Eigentlich hätte Rebecca viel lieber zu Ellen Tinker gesagt: »Bei einer dieser Shows habe ich diesen niedlichen Jungen entdeckt, der die Juniorenmeisterschaft im Bewerten gewonnen hat, Jeremy, mit Augen, für die man sterben könnte. Wir haben uns zusammen an der Schafbar besoffen … das klingt komisch, oder? Schafbaaaah … Schafbaaah«, ahmte sie ein Blöken nach. »Jedenfalls haben wir uns irgendwann draußen hinter den Toiletten geküsst und sind zuletzt in meinem Schaftransporter im Heu gelandet. Er war klein, so wie ich, und dünn, aber unglaublich süß. Ach ja. Und auf der Maranga Show habe ich Charlie Lewis getroffen, er ist einfach umwerfend, ich glaube, ich bin in ihn verliebt. Und ich glaube, er steht auf mich.«

Stattdessen erzählte sie Ellen Tinker, dass sie zwei wunderbare Jahre auf Blue Plains verbracht hatte und dass sie dank ihrer Erfahrungen als Jillaroo und Betreuerin der Böcke über eine fantastische Grundlage in den Agrarwissenschaften verfügte, auf der sie nun aufbauen wolle.
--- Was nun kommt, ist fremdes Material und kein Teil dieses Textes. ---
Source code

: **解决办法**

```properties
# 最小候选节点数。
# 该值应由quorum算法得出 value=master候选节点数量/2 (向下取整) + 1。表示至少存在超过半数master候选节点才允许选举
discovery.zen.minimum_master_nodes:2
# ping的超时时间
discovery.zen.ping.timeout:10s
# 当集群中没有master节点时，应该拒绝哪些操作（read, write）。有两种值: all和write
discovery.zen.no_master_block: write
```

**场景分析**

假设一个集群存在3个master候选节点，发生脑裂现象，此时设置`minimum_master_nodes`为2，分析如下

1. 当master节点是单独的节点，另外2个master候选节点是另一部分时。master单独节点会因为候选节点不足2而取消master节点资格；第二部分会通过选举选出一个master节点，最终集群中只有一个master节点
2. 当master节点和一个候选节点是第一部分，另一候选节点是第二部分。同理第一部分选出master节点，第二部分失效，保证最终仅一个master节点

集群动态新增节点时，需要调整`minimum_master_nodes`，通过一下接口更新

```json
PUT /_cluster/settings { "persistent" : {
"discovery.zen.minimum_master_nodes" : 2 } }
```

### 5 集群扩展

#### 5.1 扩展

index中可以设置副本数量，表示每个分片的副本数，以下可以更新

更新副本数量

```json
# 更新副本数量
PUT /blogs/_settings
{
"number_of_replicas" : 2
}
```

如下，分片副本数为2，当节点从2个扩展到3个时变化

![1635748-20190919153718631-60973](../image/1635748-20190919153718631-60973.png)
Nach diesem wenig investigativen Interview trat Ellen Tinker-Stinker mit ihrer Kamera und ihrem Ziehharmonikamund nach draußen in die Nachmittagssonne, um ein Foto von Rebecca und Alf vor dem goldgrünen Hintergrund eines verträumten Pfefferbaumes aufzunehmen.

Die Sonnenstrahlen fingen sich in Rebeccas frisch gewaschenem Haar und legten sich golden leuchtend über die weiche, faltige Haut auf Alfs breiter Schnauze.

Sogar Ellen Tinker flüsterte: »Bezaubernd«, als sie durch den Sucher auf die hübsche junge Frau und den kräftigen Widder blickte. Sie drückte auf den Auslöser und hielt Rebecca die Jillaroo mit Alf dem Widder, umfangen vom Sonnenschein auf Blue Plains, für alle Zeiten fest.